Problem 3: $L_\infty$ Estimation
Suggested by | Graham Cormode |
---|---|
Source | Kanpur 2006 |
Short link | https://sublinear.info/3 |
One of the earliest results shown in data streaming is that approximating $L_ \infty$ of a stream of values requires space proportional to the dimensionality of the stream. The hard case used to prove this is when most items in the stream have frequency of occurrence 1, and approximating $L_ \infty $ is equivalent to testing whether any item has frequency two or higher. However, a variation of this problem is routinely studied under the name “heavy hitters.” Here, the lower bound is avoided by asking to find all items whose frequencies are greater than some fixed fraction $\phi$ of the total stream length, and tolerating approximation error $\epsilon$. Bounds are then provided which are polynomial in $(1/\phi)$ or $(1/\epsilon)$. A side effect of these algorithms is to estimate $L_ \infty $ of the stream with error proportional to $\epsilon$ times the $L_1$ or $L_2$ norm of the stream. Let the stream consist of items specified in $\log m$ bits. For insert only streams, the best space bound is $O(\epsilon^{-1}(\log m + \log L_1) )$ [MisraG-82,MetwallyAA-05], for computing on the difference between two streams the bounds are $O(\epsilon^{-1}\log m (\log m + \log L_1))$ [CormodeM-05a]. These algorithms approximate the $L_\infty$ distance in the sense above, but additionally identify a set of items which contribute significantly to the distance.

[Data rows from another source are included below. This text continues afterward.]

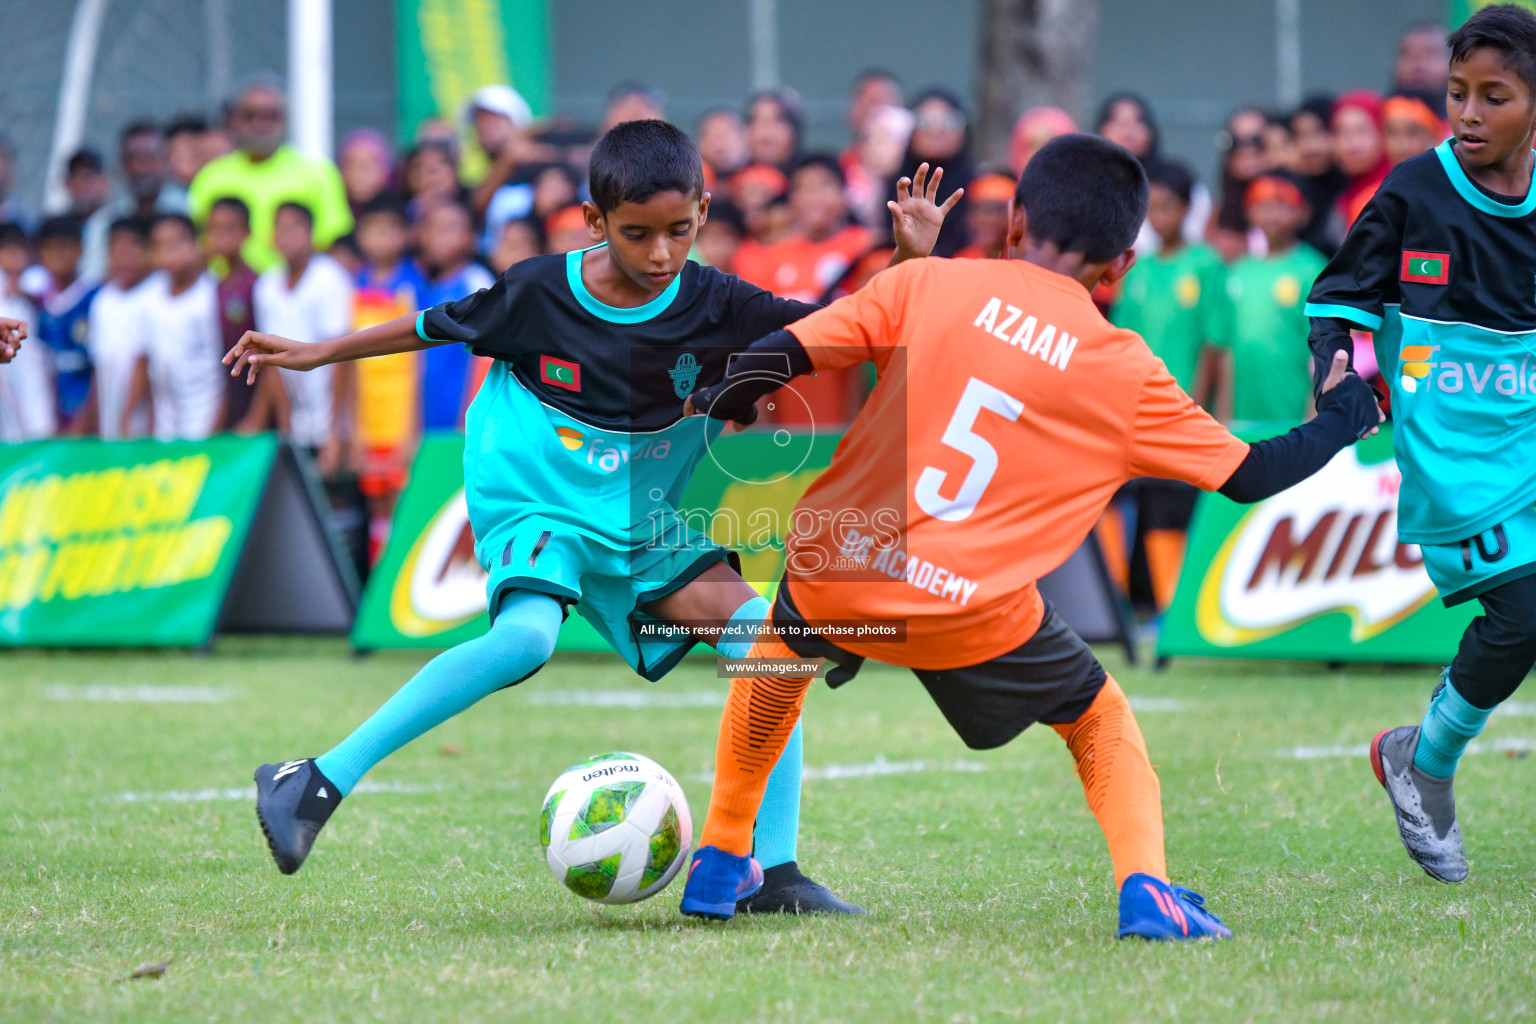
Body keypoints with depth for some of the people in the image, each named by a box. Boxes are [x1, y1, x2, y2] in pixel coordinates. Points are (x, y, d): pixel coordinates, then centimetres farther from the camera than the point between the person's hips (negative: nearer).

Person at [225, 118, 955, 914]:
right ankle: (319, 783, -31)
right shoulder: (540, 293, -13)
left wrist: (909, 261, -28)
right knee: (526, 636, -34)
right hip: (538, 508, -4)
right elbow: (439, 327, 4)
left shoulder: (715, 308, -9)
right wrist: (316, 353, 12)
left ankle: (773, 872, -9)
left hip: (647, 524, 4)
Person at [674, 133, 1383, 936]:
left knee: (781, 645, 36)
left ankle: (721, 858, 37)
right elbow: (1253, 474, 10)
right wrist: (1347, 411, 27)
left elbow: (775, 357, 0)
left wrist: (717, 408, 21)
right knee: (1098, 716, 24)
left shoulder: (927, 283, 3)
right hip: (972, 613, -1)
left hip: (834, 566, 1)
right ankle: (1145, 886, 1)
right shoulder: (1126, 375, 3)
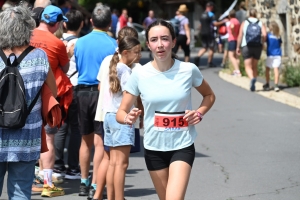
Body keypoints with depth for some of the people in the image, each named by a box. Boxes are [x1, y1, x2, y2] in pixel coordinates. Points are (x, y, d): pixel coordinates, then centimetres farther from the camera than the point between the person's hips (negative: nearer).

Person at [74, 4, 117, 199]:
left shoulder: (80, 42, 2)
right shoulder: (112, 44, -10)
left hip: (83, 92, 4)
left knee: (86, 140, 16)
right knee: (100, 142, 0)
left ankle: (84, 182, 24)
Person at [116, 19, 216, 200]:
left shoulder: (189, 70, -7)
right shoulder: (139, 74, -7)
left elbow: (209, 95, 12)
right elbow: (121, 112, -1)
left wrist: (200, 113, -7)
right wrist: (128, 118, -25)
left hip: (182, 147, -2)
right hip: (154, 148, 2)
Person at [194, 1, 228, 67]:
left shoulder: (202, 14, 11)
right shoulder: (211, 14, -11)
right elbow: (215, 23, -17)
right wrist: (223, 21, -8)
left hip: (202, 33, 7)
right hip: (209, 33, -7)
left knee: (204, 47, 13)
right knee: (211, 48, 5)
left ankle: (197, 57, -12)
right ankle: (209, 63, 7)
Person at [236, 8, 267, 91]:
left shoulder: (244, 23, 3)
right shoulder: (260, 23, 6)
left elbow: (240, 36, -4)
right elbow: (264, 34, -11)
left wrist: (238, 47, 3)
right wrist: (262, 42, 6)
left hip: (247, 47, -2)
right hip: (257, 47, 2)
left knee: (248, 67, -3)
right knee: (254, 66, 16)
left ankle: (252, 79, -32)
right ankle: (253, 85, 18)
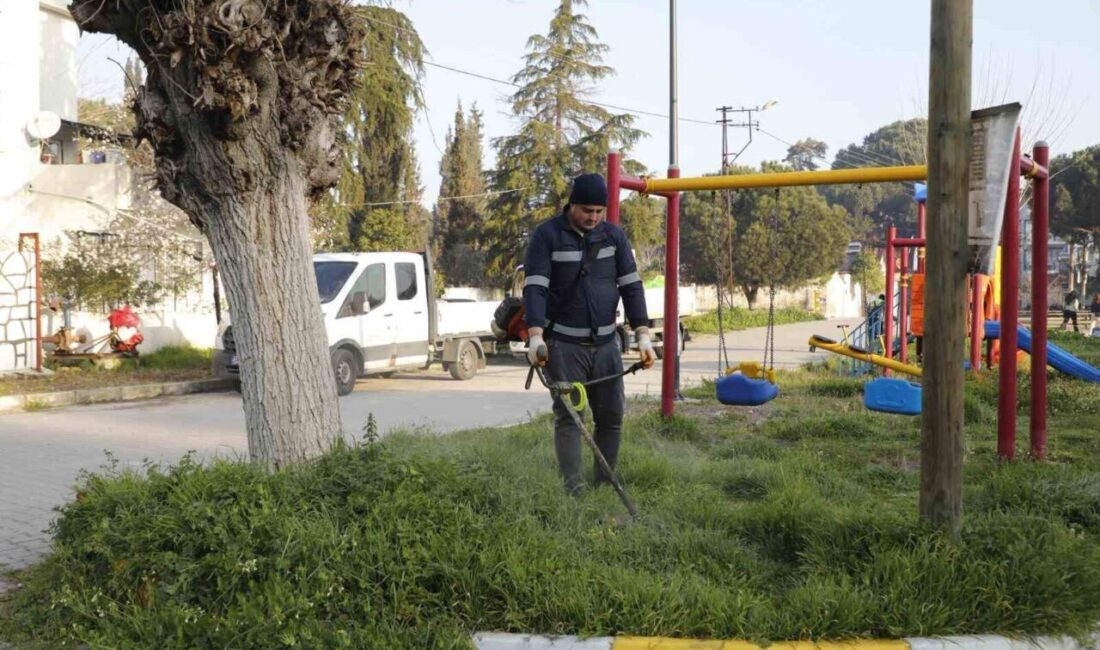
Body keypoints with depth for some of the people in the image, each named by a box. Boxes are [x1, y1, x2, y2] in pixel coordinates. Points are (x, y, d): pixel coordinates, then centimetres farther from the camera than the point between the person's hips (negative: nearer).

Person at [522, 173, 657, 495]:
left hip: (606, 343, 4)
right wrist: (536, 336, -27)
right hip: (563, 344, -4)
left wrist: (643, 335, -5)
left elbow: (631, 285, 4)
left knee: (612, 415, 5)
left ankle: (605, 485, 17)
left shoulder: (614, 235, 6)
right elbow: (535, 287, -14)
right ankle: (573, 489, -4)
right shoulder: (547, 235, -6)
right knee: (568, 416, -6)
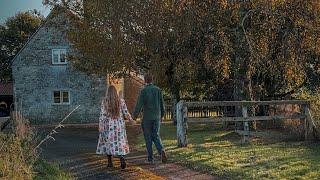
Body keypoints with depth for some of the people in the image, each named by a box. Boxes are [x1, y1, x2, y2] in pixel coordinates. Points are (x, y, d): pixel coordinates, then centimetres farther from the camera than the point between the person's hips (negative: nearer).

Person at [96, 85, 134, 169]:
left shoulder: (104, 101, -7)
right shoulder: (121, 101, -4)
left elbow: (102, 115, -11)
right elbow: (126, 113, -3)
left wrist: (100, 127, -10)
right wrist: (131, 119, 15)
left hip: (108, 126, -1)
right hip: (119, 126, 1)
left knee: (108, 143, 14)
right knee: (120, 143, 6)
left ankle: (110, 162, 15)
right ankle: (122, 159, -16)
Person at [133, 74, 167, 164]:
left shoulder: (143, 91, -9)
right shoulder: (158, 89, 4)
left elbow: (139, 104, -15)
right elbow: (161, 104, 8)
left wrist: (135, 115, -6)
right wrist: (162, 115, 22)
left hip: (147, 117, -4)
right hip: (156, 117, 4)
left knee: (148, 137, 7)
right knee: (156, 136, 10)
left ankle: (150, 158, 9)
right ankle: (161, 150, -17)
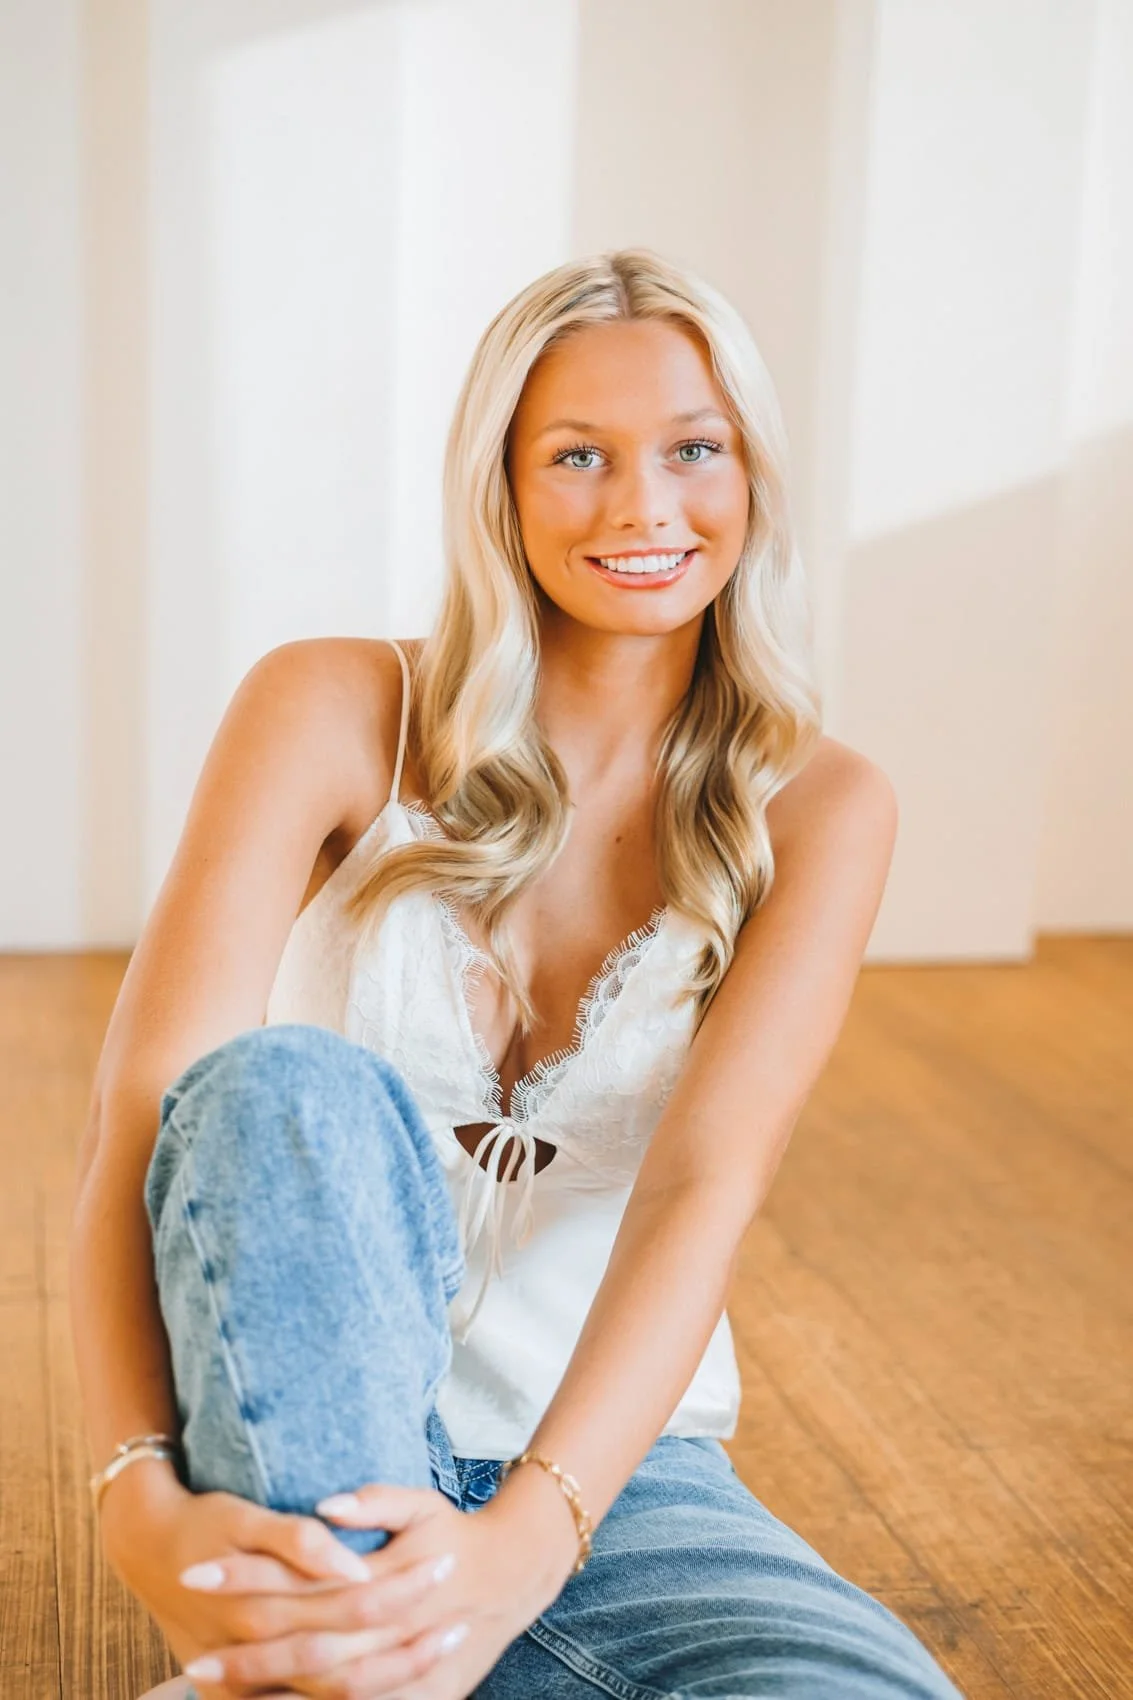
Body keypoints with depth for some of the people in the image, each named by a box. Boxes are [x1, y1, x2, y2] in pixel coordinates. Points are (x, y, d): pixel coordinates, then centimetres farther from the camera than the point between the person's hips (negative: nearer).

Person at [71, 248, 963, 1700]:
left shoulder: (818, 808, -2)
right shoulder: (334, 711, -6)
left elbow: (706, 1181, -16)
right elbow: (150, 1104, -16)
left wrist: (526, 1540, -32)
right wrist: (143, 1499, -33)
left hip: (613, 1463, 1)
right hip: (294, 1425, -1)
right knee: (295, 1089, -32)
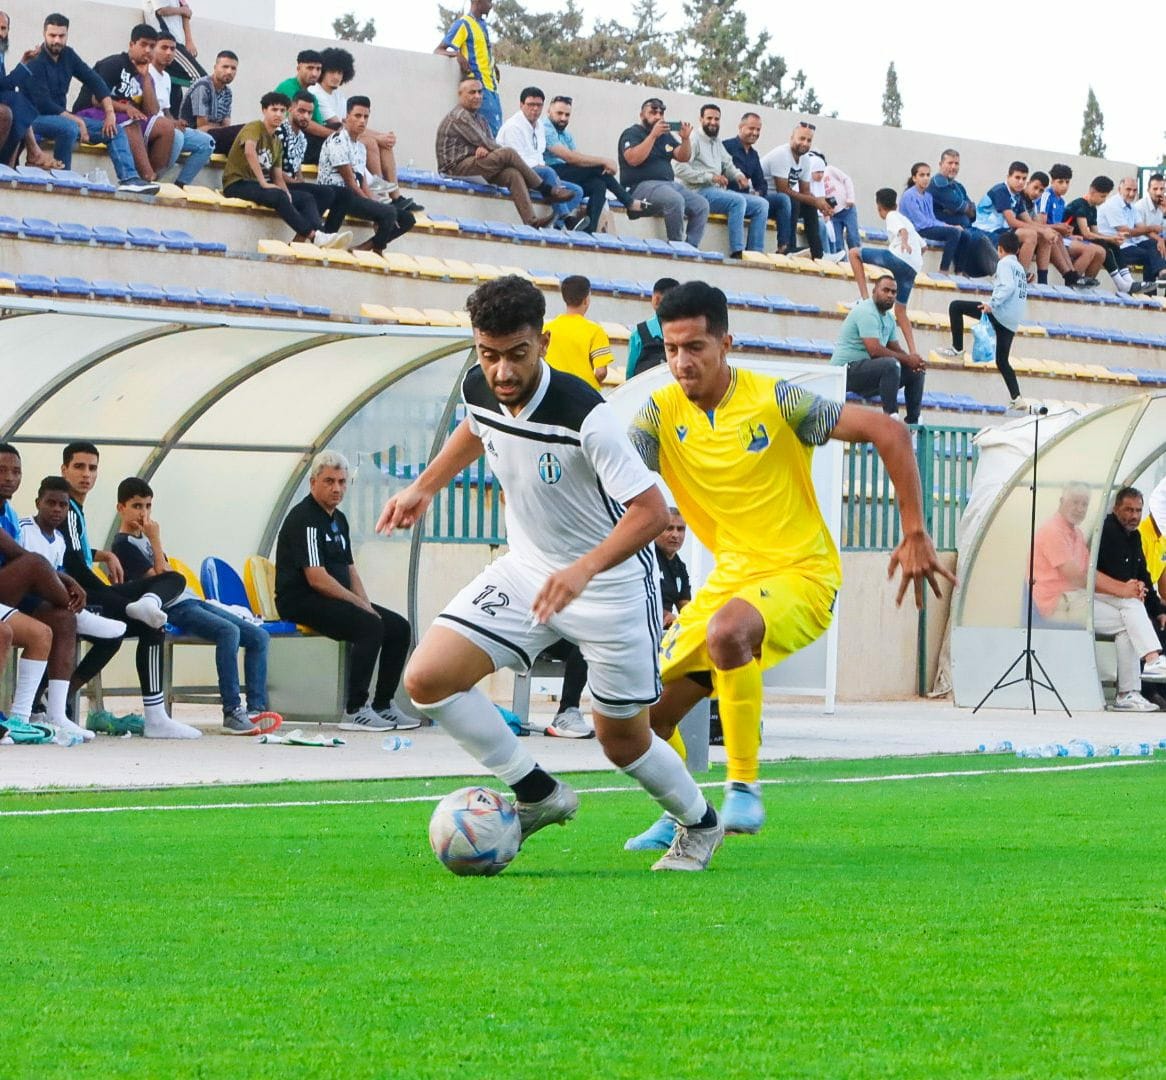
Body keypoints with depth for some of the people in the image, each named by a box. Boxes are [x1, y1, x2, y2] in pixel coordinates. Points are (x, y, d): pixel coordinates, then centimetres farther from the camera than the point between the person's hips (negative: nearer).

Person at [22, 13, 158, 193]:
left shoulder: (67, 55, 4)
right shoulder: (35, 62, -17)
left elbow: (95, 81, 4)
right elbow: (43, 105, -23)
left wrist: (110, 113, -9)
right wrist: (77, 120, -23)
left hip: (61, 116, 8)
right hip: (35, 118, -8)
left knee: (115, 130, -4)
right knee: (70, 128, -39)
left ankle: (129, 179, -19)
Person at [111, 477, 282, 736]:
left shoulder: (143, 539, 22)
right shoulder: (124, 544, -5)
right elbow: (161, 579, -13)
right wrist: (156, 540, -11)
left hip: (189, 600, 10)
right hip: (173, 609, -10)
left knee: (258, 636, -2)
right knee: (228, 631, -33)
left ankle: (256, 709, -13)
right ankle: (232, 712, -34)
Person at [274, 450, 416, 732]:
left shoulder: (338, 519, 17)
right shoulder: (304, 519, -14)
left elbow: (350, 571, 20)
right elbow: (317, 579, -21)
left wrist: (366, 604, 1)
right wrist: (360, 605, -15)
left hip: (337, 600, 10)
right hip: (301, 602, -10)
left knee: (399, 627, 1)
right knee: (371, 626, -29)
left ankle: (382, 705, 5)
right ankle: (355, 710, -27)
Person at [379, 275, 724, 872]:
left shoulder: (583, 414, -30)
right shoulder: (478, 390, -10)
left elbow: (651, 510, -31)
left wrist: (583, 570, -42)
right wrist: (424, 487, 18)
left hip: (611, 582, -6)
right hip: (526, 570, 6)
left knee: (622, 739, 4)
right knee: (428, 677, -12)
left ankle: (698, 823, 35)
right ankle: (537, 794, 3)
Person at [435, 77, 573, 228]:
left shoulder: (480, 119, 23)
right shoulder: (459, 116, -7)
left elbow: (490, 142, 12)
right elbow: (481, 142, -12)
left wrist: (484, 149, -13)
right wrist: (507, 153, -4)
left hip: (476, 165, 8)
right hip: (457, 166, -8)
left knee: (513, 174, -20)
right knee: (508, 153, -24)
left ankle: (531, 221, -34)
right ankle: (546, 189, -16)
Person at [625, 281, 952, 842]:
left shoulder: (775, 400, -14)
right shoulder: (660, 412, -3)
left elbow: (889, 433, -13)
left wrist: (915, 536, -15)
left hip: (801, 574, -6)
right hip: (730, 577, 6)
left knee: (727, 632, -38)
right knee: (646, 712, 0)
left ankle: (744, 788, -24)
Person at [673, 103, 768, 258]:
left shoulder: (718, 143, 23)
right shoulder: (694, 140, -4)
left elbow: (728, 165, 22)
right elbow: (680, 169, -16)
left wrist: (738, 175, -3)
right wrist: (710, 177, -21)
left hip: (719, 191, 9)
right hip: (700, 191, -9)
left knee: (761, 204, -2)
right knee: (738, 201, -32)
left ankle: (755, 252, -9)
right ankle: (737, 253, -34)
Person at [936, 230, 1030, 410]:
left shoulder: (1004, 263, -1)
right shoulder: (1020, 268, 25)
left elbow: (1008, 287, -17)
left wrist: (992, 304, -20)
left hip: (1000, 314, -8)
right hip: (1013, 322, 8)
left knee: (956, 307, -1)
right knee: (1002, 361, 14)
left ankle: (957, 348, -3)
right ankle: (1016, 398, 4)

The open question is whether it is possible to approximate $L_\infty $ with additive error in terms of $\epsilon$ times $L_1$ or $L_2$ with less space. In particular, is it possible to reduce the dependency on $m$, since this is not needed in the output? One possible direction is to analyze data structures such as the Count-Min sketch, from which items frequencies can be estimated and in which $m$ does not occur in the (word) space complexity [CormodeM-05].[1]
Notes[edit]
- ↑ Formally, $\log m$ does affect the bit space complexity in two places: the data structure consists of $O(\log 1/\delta)$ hash functions whose specification requires $O(\log m)$ bits; and $O(\epsilon^{-1} \log 1/\delta)$ counters which in the worst case may count to the $L_1$ norm of the whole stream—this may perhaps be addressed by using approximate counters.